What is required: Your response should be a copy of each line in the listing below that includes the word "users".
────────────────────────────────────────
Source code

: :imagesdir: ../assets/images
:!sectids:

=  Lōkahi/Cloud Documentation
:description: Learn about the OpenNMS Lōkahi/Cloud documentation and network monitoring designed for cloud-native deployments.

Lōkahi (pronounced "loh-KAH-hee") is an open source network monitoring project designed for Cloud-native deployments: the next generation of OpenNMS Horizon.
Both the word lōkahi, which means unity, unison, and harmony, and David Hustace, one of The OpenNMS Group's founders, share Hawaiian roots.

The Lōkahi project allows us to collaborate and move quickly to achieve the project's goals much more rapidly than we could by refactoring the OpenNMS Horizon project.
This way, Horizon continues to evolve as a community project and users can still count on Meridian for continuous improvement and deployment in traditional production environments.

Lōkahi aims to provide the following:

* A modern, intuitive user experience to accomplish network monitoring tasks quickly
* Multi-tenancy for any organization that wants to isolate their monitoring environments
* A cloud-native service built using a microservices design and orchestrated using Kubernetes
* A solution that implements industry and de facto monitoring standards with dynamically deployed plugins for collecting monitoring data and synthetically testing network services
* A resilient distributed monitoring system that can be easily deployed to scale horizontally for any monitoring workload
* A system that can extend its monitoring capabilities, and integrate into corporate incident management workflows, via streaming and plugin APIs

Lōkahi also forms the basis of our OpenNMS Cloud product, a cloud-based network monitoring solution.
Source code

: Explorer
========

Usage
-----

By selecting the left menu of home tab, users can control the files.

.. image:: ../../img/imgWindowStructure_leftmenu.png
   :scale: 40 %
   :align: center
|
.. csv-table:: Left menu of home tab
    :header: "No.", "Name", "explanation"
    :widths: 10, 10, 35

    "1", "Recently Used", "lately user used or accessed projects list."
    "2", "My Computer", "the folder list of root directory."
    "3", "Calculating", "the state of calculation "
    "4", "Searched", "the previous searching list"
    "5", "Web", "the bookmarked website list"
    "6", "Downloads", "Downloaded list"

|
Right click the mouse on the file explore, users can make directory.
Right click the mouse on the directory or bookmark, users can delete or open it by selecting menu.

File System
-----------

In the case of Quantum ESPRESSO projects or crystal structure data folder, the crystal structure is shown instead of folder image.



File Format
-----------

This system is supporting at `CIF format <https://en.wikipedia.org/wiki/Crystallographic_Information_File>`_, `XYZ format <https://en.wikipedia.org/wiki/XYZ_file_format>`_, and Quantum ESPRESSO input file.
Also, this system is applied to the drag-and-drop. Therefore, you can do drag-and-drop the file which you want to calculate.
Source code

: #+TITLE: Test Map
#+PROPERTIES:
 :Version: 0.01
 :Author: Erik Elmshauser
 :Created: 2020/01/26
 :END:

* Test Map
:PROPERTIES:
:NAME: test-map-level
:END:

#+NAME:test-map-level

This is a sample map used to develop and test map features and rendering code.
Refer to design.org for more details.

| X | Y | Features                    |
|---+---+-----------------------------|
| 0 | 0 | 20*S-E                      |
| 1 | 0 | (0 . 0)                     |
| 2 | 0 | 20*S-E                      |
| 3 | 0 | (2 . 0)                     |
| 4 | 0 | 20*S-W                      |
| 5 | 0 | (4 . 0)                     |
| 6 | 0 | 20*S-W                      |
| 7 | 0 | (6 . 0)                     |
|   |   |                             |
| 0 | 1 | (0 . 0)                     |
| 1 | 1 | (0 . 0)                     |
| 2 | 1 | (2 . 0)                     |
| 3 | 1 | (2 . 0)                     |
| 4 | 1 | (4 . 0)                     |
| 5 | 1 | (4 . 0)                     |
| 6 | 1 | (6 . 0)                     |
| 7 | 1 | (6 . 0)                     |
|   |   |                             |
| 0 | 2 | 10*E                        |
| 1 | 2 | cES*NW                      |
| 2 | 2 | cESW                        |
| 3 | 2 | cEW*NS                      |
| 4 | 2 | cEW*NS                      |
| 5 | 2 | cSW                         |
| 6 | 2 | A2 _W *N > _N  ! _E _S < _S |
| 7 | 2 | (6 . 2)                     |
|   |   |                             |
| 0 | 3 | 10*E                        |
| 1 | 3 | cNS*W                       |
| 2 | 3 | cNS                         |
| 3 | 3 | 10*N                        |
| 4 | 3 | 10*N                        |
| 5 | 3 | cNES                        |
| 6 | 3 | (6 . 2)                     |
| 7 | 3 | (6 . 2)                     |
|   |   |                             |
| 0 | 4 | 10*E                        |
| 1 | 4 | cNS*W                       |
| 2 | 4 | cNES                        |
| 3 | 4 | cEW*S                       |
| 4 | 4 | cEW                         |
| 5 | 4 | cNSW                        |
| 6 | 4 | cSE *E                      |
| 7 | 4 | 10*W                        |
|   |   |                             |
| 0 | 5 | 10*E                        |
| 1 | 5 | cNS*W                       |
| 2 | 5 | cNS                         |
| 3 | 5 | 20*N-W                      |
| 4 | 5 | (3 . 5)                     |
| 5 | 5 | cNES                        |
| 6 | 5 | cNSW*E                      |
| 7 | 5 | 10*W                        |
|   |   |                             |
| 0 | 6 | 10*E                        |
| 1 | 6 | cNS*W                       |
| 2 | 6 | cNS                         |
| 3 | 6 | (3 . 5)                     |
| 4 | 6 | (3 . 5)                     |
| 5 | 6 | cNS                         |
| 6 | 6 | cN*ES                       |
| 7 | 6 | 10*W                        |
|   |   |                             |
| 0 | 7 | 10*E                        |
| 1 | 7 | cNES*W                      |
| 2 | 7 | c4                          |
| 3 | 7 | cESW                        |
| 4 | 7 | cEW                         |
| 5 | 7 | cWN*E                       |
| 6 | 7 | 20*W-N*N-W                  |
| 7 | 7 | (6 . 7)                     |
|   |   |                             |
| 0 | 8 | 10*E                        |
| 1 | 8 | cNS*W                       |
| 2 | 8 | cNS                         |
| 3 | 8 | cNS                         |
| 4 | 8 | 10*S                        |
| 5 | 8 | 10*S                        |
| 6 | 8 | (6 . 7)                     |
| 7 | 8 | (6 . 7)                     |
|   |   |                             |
────────────────────────────────────────
Reply to the task:
This way, Horizon continues to evolve as a community project and users can still count on Meridian for continuous improvement and deployment in traditional production environments.
By selecting the left menu of home tab, users can control the files.
Right click the mouse on the file explore, users can make directory.
Right click the mouse on the directory or bookmark, users can delete or open it by selecting menu.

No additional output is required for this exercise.